Bref, à part ça, les acteurs sont excellents (
Dafoe en tête), et on a quand même droit
à quelques passages réussis. Je les compte malheureusement sur les doigts d'une seule main car on a également des scènes incompréhensibles (Skye qui pète un câble et fait une crise d'hystérie).

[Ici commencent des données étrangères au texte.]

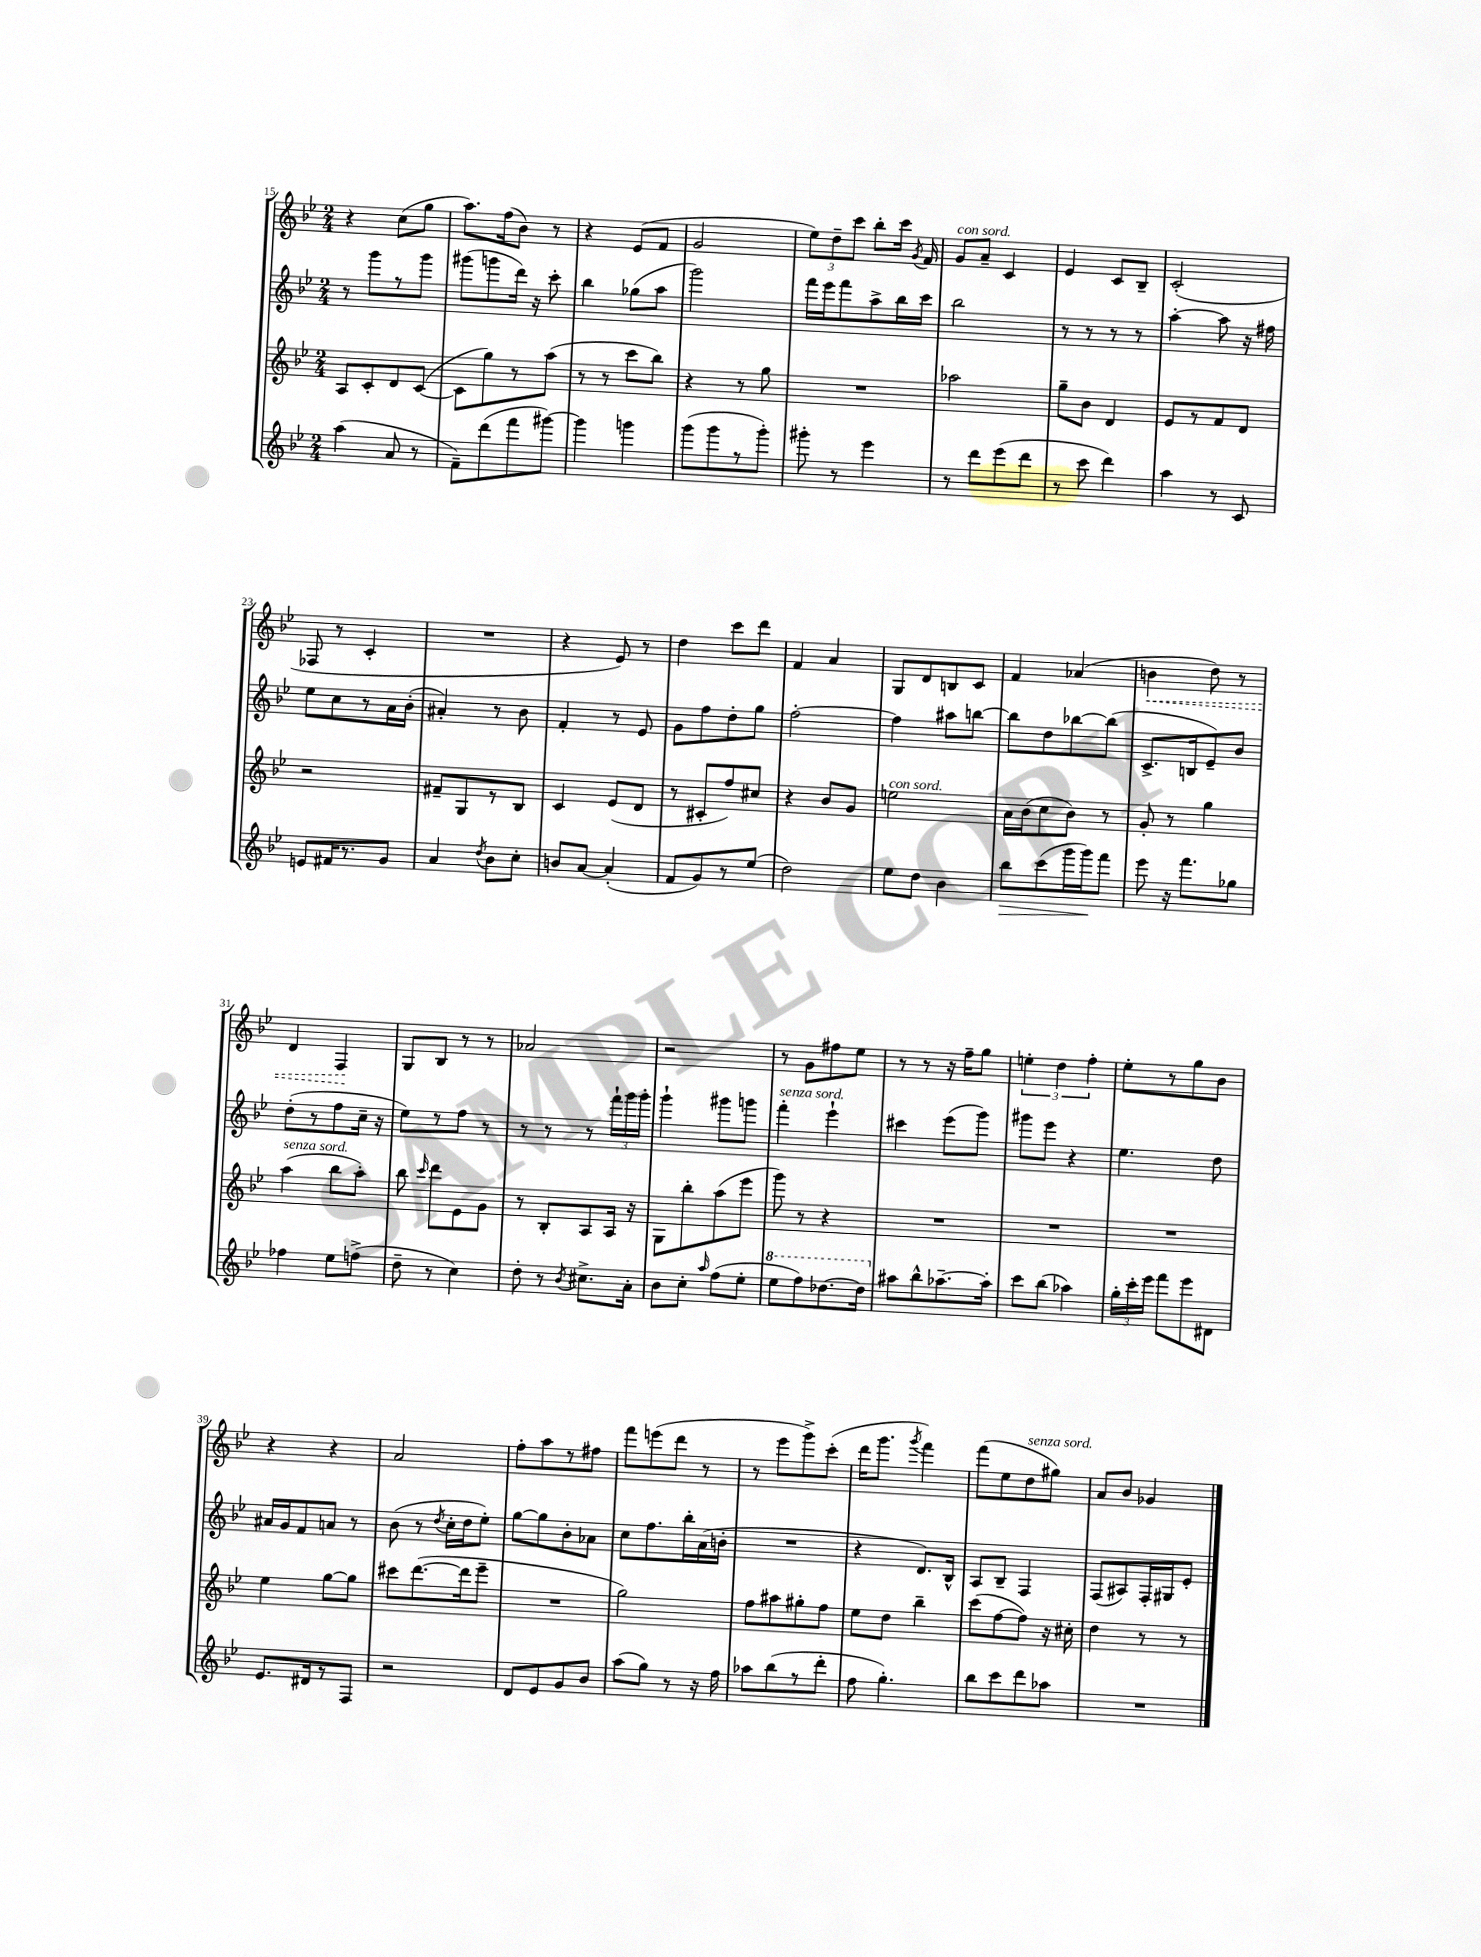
<<
\new StaffGroup <<
\new Staff = "s0" {
    \clef treble \key bes \major \numericTimeSignature \time 2/4
    \autoBeamOff r4 c''8[( g''8] |
    a''8.[) f''16( bes'8]) r8 |
    r4 ees'8[( f'8] |
    g'2 |
    \tuplet 3/2 { ees''8[) d''8-- c'''8] } bes''8[-. c'''16] \acciaccatura { g'8 } f'16 |
    g'8[^\markup { \italic "con sord." } a'8]-- c'4 |
    ees'4 c'8[ bes8]-- |
    c'2-.( |
    fes8 r8 c'4-. |
    R2 |
    r4 ees'8) r8 |
    d''4 c'''8[ d'''8] |
    f'4 a'4 |
    g8[ d'8 b8 c'8] |
    f'4 aes'4( |
    \once \override Hairpin.style = #'dashed-line b'4\< d''8) r8 |
    d'4 f4\! |
    g8[ bes8] r8 r8 |
    aes'2 |
    r2 |
    r8 g'8[ fis''8 ees''8] |
    r8 r8 r16 f''16[-- g''8] |
    \tuplet 3/2 { e''4-. d''4 f''4-. } |
    ees''8[-. r8 g''8 bes'8] |
    r4 r4 |
    a'2 |
    f''8[-. a''8 r8 fis''8] |
    f'''8[ e'''8( d'''8] r8 |
    r8 ees'''8[ g'''8->) c'''8]-.( |
    d'''16[ g'''8.] \acciaccatura { g'''8 } f'''4) |
    f'''8[( ees''8 d''8^\markup { \italic "senza sord." } gis''8]) |
    a'8[ bes'8] ges'4 \bar "|." |
}
\new Staff = "s1" {
    \clef treble \key bes \major \numericTimeSignature \time 2/4
    \autoBeamOff r8 g'''8[ r8 g'''8] |
    gis'''8[( g'''8 d'''16]) r16 c'''8-. |
    bes''4 ges''8[( a''8] |
    g'''2) |
    f'''16[ ees'''16 f'''8 a''8-> bes''16 c'''16] |
    bes''2 |
    r8 r8 r8 r8 |
    a''4~-. a''8 r16 fis''16 |
    ees''8[ c''8 r8 a'16 bes'16]-.( |
    ais'4-.) r8 bes'8 |
    f'4-. r8 ees'8 |
    g'8[ f''8 d''8-. g''8] |
    f''2~-. |
    f''4 ais''8[ b''8]~ |
    b''8[ d''8 bes''8~ bes''8]( |
    c'8.[-> b16 ees'8--) bes'8] |
    d''8[-.( r8 f''8 c''16]-- r16 |
    ees''8[) r8 f''8] r8 |
    r8 r8 r8 \tuplet 3/2 { f'''16[-! g'''16 g'''16]-. } |
    g'''4-! gis'''8[ g'''8] |
    f'''4-.^\markup { \italic "senza sord." } ees'''4-! |
    cis'''4 ees'''8[( g'''8]) |
    gis'''8[ ees'''8] r4 |
    ees''4. d''8 |
    ais'16[ g'16 f'8 a'8] r8 |
    bes'8( r8 \acciaccatura { d''8 } c''16[-. d''16 ees''8]-.) |
    g''8[~ g''8 bes'8-. aes'8] |
    c''8[ f''8. bes''16-. a'16( b'16]-. |
    R2 |
    r4 d'8.[) bes16]-^ |
    a8[ bes8]-- f4 |
    f8[( ais8) f16-. gis16 ees'8]-. \bar "|." |
}
\new Staff = "s2" {
    \clef treble \key bes \major \numericTimeSignature \time 2/4
    \autoBeamOff a8[ c'8-. d'8 c'8]~( |
    c'8[ g''8) r8 a''8]( |
    r8 r8 c'''8[ bes''8]) |
    r4 r8 g''8 |
    R2 |
    aes''2 |
    g''8[-- bes'8] d'4 |
    ees'8[ r8 f'8 d'8] |
    r2 |
    fis'8[-- g8 r8 bes8] |
    c'4 ees'8[( d'8] |
    r8 cis'8[-. f''8) cis''8] |
    r4 bes'8[ g'8] |
    e''2^\markup { \italic "con sord." } |
    a'16[ bes'16( c''8 bes'8]) r8 |
    g'8-. r8 g''4 |
    a''4^\markup { \italic "senza sord." }( bes''8[ a''8]-.) |
    bes''8 \grace { c'''16 } d'''8[ ees'8 g'8] |
    r8 bes8[-. a8 a16] r16 |
    g8[ bes''8-. a''8( ees'''8] |
    g'''8) r8 r4 |
    R2 |
    R2 |
    R2 |
    ees''4 g''8[~ g''8] |
    cis'''8[ d'''8.~( d'''16 ees'''8]-- |
    R2 |
    g''2) |
    f''8[ ais''8 gis''8-. f''8] |
    ees''8[ d''8] bes''4-- |
    c'''8[( f''8~ f''8]) r16 cis''16-. |
    d''4 r8 r8 \bar "|." |
}
\new Staff = "s3" {
    \clef treble \key bes \major \numericTimeSignature \time 2/4
    \autoBeamOff a''4( a'8 r8 |
    f'8[--) d'''8( f'''8 gis'''8]~) |
    gis'''4 g'''4 |
    g'''8[( g'''8 r8 g'''8]-.) |
    gis'''8-. r8 ees'''4 |
    r8 d'''8[ ees'''8( d'''8] |
    r8 c'''8 d'''4) |
    a''4 r8 c'8 |
    e'8[ fis'16 r8. g'8] |
    a'4 \acciaccatura { d''8 } bes'8[ c''8]-. |
    b'8[ a'8]~ a'4-.( |
    f'8[ g'8) r8 ees''8]( |
    d''2) |
    ees''8[ d''8] bes'4 |
    bes''8[\> c'''8( g'''16 g'''16\!) f'''8] |
    ees'''8 r16 f'''8.[ ges''8] |
    fes''4 ees''8[ f''8]->( |
    d''8-- r8 c''4) |
    d''8-. r8 \acciaccatura { bes'8 } cis''8.[-> a'16]-. |
    bes'8[ c''8]-. \grace { a''16 } f''8[( ees''8]-. |
    \ottava #1 ees'''8[ f'''8) des'''8.~ des'''16] \ottava #0 |
    ais''8[ bes''8-^ aes''8.~-- aes''16]-. |
    c'''8[ bes''8]( aes''4) |
    \tuplet 3/2 { g''16[-. c'''16-. ees'''16] } f'''8[ ees'''8 dis'8] |
    ees'8.[ dis'16 r8 f8] |
    r2 |
    d'8[ ees'8 g'8 bes'8] |
    a''8[( g''8]) r8 r16 f''16 |
    aes''8[ bes''8( r8 d'''8]-. |
    f''8 g''4.-.) |
    bes''8[ c'''8 d'''8 aes''8] |
    R2 \bar "|." |
}
>>
>>
\layout { \context { \Score currentBarNumber = #15 } }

Parmi les bons moments on peut notamment citer la discussion de Cisco avec sa fille sur Skype (les adieux sont émouvants), les adieux du présentateur de JT, les questionnements de Cisco sur le
suicide ou encore la scène qui précède la fin du film. Mais là encore, j'ai trouvé la fin à la fois réussie et ratée. Non pas que les bondieuseries sont à blâmer, mais
Ferrara nous sort ici le classique baratin sur la lumière blanche et Dieu, l'amour infini qui nous accueille, les images de la Vierge Marie, c'est
lourdingue. Pourquoi ne pas laisser le spectateur se faire sa propre idée sur cette lumière blanche ? Autre chose que
Ferrara impose au
spectateur et qui témoigne d'un manque flagrant de subtilité : les images superposées sur les personnages à la toute fin, pour nous montrer ce à quoi ils pensent. Quelle faute de taille ! Filmer
uniquement les yeux des personnages en nous laissant imaginer leurs pensées aurait été tellement plus fort, plus puissant. Les images superposées sont de trop... D'ailleurs, de manière générale
la réalisation est plutôt faiblarde (sauf quelques plans brillants) avec de nombreuses superpositions d'images sans grand intérêt. Bref, je ne vais pas m'étendre plus longtemps même si je le
pourrais, ce film est pour moi à éviter, même si 1h20 passent vite.